DOI: 10.1016/j.knee.2023.11.001
Abstrakt: Background: While tourniquet-free (T-) total knee arthroplasty (TKA) has gained popularity, tourniquet-use during minimally-invasive (MIS)-TKA has not been adequately studied. Traditional techniques employ knee hyper-flexion, compressing vasculature and reducing impact of bleeding, while MIS-TKA embraces the semi-extended knee position, which does not restrict the effects of bleeding on cementation and visualization. We compared the risk of aseptic loosening between patients undergoing T- MIS-TKA compared to T + MIS-TKA.
Methods: This single-surgeon cohort study included 329 consecutive MIS-TKA (226 T+,103 T-) patients with minimum 3-year follow-up. Aseptic loosening, radiolucent lines (RLL), health related quality of life scores, and complications were recorded. T-test and chi-square test were used to compare continuous and categorical variables, and logistic regression included BMI, age, ASA, patellar-resurfacing, and tourniquet-use.

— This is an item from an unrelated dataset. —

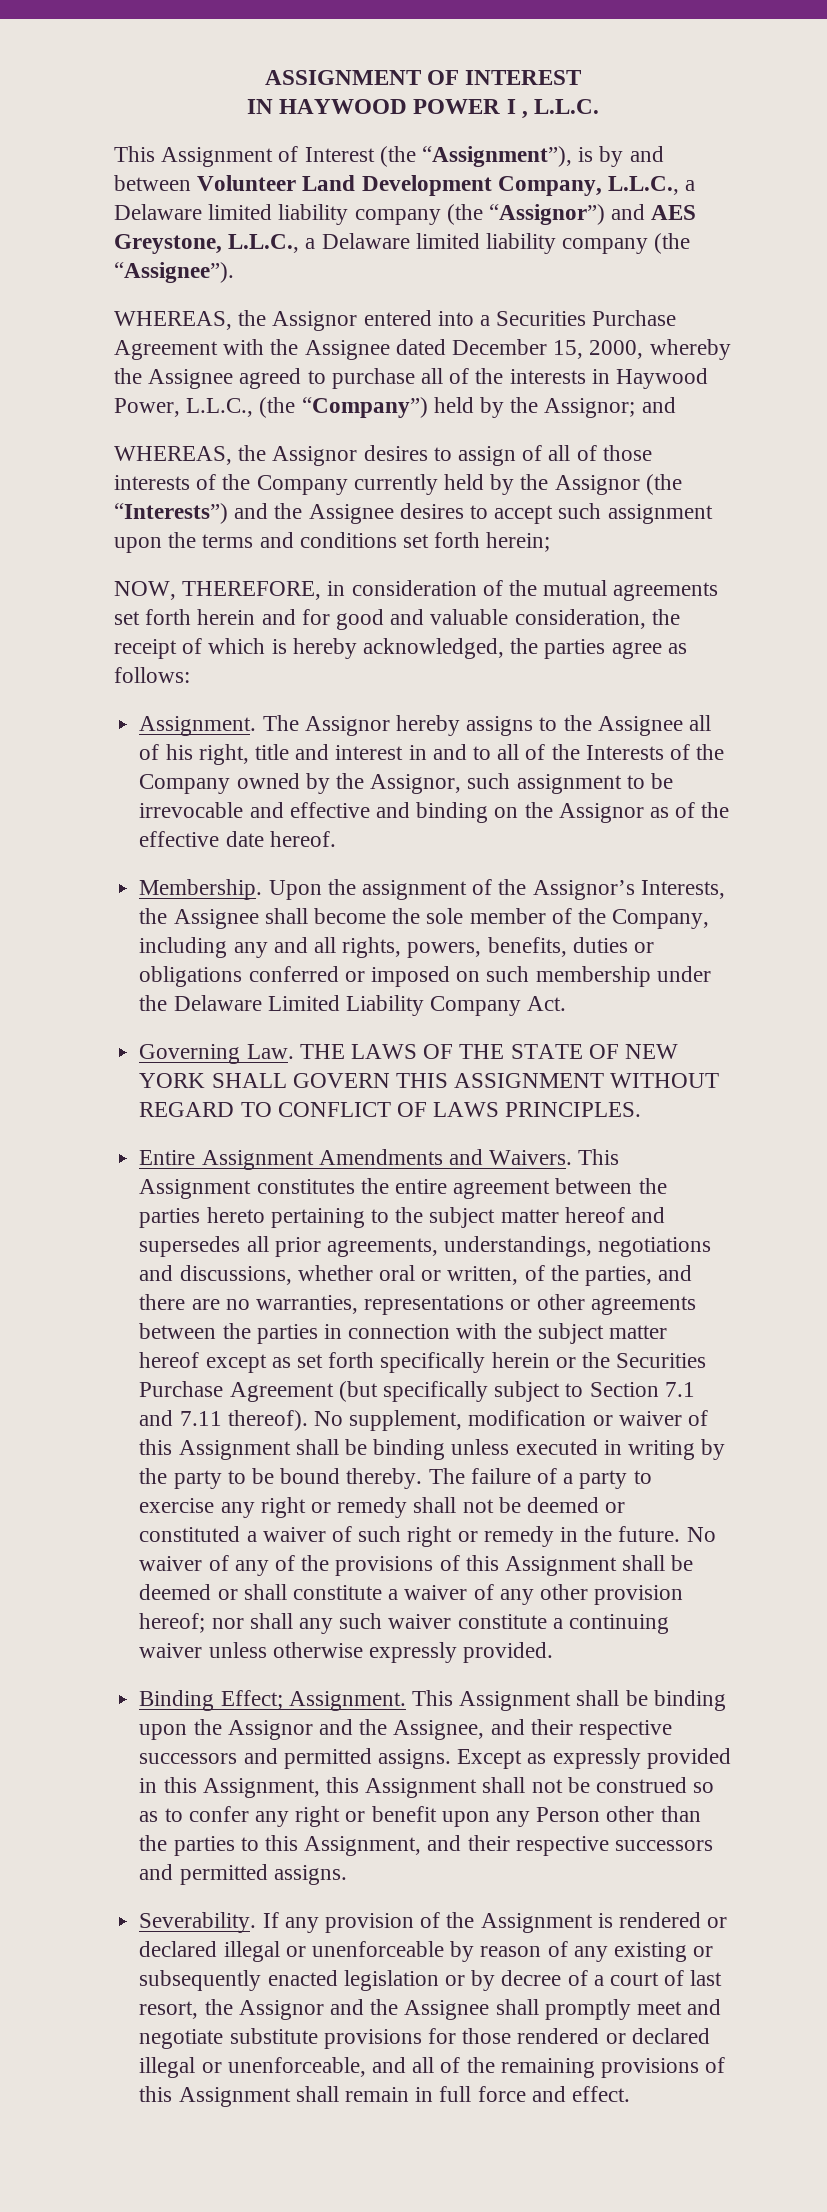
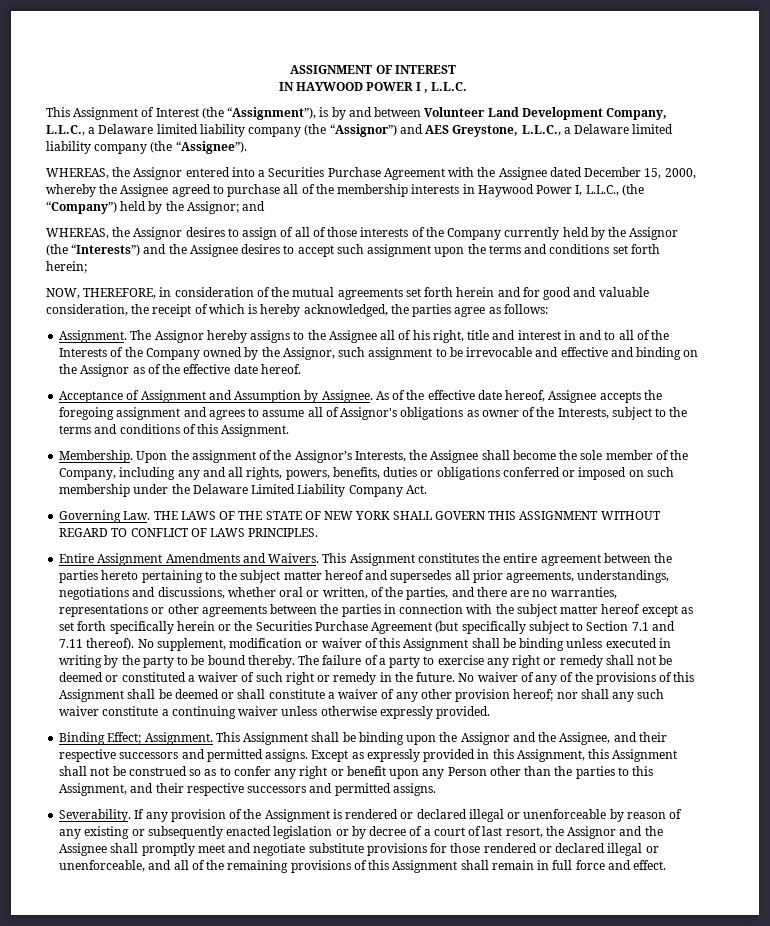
(504, 376) none -> [337,184,409,197] membership
[114,398,180,417] Power, -> [536,185,583,196] Power I,
(336, 839) none -> [59,390,662,403] [59,407,688,420] [59,424,290,437] // Acceptance of Assignment and Assumption by Assignee. As of the effective date hereof, Assignee accepts the foregoing assignment and agrees to assume all of Assignor's obligations as owner of the Interests, subject to the terms and conditions of this Assignment.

Results: There were no differences in baseline demographics. One (0.4 %) aseptic loosening occurred with T+, versus 7 (6.8 %) with T- (p = 0.002). No T + and 3 T- patients (2.9 %, p = 0.01) had revision for aseptic loosening. The incidence of RLLs was 16.8 % in T + and 30.1 % in T- (p = 0.008). Logistic regression revealed T + was significantly associated with decreased aseptic loosening and risk of RLL (odds ratio = 16.4, odds ratio = 2.8).
Conclusion: In this consecutive series, T- MIS-TKA was associated with increased rates of revision for aseptic loosening as compared to the T + MIS-TKA, even controlling for BMI, age, ASA level, and patellar resurfacing. Radiolucent lines were increased with T- MIS-TKA compared to T + MIS-TKA. Complications, all-cause revision, ROM, and HRQoL scores were similar between tourniquet-use and tourniquet-free cohorts.
Competing Interests: Declaration of competing interest The authors declare that they have no known competing financial interests or personal relationships that could have appeared to influence the work reported in this paper.